People use lockout tagout on energized equipment which has more than one power source. The system involves physically locking the equipment's power sources so that they cannot be activated, and tagging the locks to indicate that lockout tagout has taken place. As long as equipment is locked and tagged, it should be safe to perform repairs and maintenance, because there will be no chance that the equipment will be accidentally energized. Using this system drastically decreases the risk of injury everywhere from the factory floor to the physics lab.
A good lackout tagout program has several components. The first is training for all authorized and affected employees. Authorized employees are people who can perform a lockout tagout, such as the people who maintain the printing presses at a newspaper. Affected employees are people who need to be aware of the procedures because their jobs or work could be impacted. Written procedures describing the lockout tagout process, identifying all sources of energy and moving parts on equipment, and identifying authorized employees are also important, as are regular inspections to confirm that employees are complying.
In a lockout tagout, the authorized employee first locks all energy sources so that they cannot be activated, along with moving parts which could cause injury. Then, he or she tags all of the locks with a tag containing identifying information and a warning that the tags and locks can only be removed by the authorized employee who installed them. Once the work on the equipment is finished, the authorized employee confirms that the area is clear, removes the tags and locks, and restarts the machine.

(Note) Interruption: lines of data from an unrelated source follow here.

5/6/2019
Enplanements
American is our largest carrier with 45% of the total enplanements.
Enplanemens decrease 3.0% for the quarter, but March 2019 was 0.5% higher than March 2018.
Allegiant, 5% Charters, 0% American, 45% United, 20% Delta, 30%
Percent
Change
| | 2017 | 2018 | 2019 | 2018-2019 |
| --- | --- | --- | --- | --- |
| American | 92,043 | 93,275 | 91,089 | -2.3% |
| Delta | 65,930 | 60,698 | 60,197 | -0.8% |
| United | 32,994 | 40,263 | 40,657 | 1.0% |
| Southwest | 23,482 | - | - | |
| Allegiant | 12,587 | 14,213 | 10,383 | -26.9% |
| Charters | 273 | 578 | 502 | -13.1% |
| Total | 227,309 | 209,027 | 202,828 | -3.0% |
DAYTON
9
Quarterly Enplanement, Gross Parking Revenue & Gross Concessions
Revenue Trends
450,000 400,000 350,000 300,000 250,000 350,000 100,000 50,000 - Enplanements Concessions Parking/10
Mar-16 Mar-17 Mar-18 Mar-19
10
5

Lockout and tagout devices are available from many companies which carry occupational safety equipment. Companies may also generate their own tagout devices, such as badges with photographs of authorized employees which make them easy to identify. The tags are not reusable, ensuring that there is no confusion when a piece of equipment is tagged out, and the lockout devices must confirm with certain legal requirements which are designed to ensure that they can only be removed by the authorized employee, and they cannot be accidentally breached.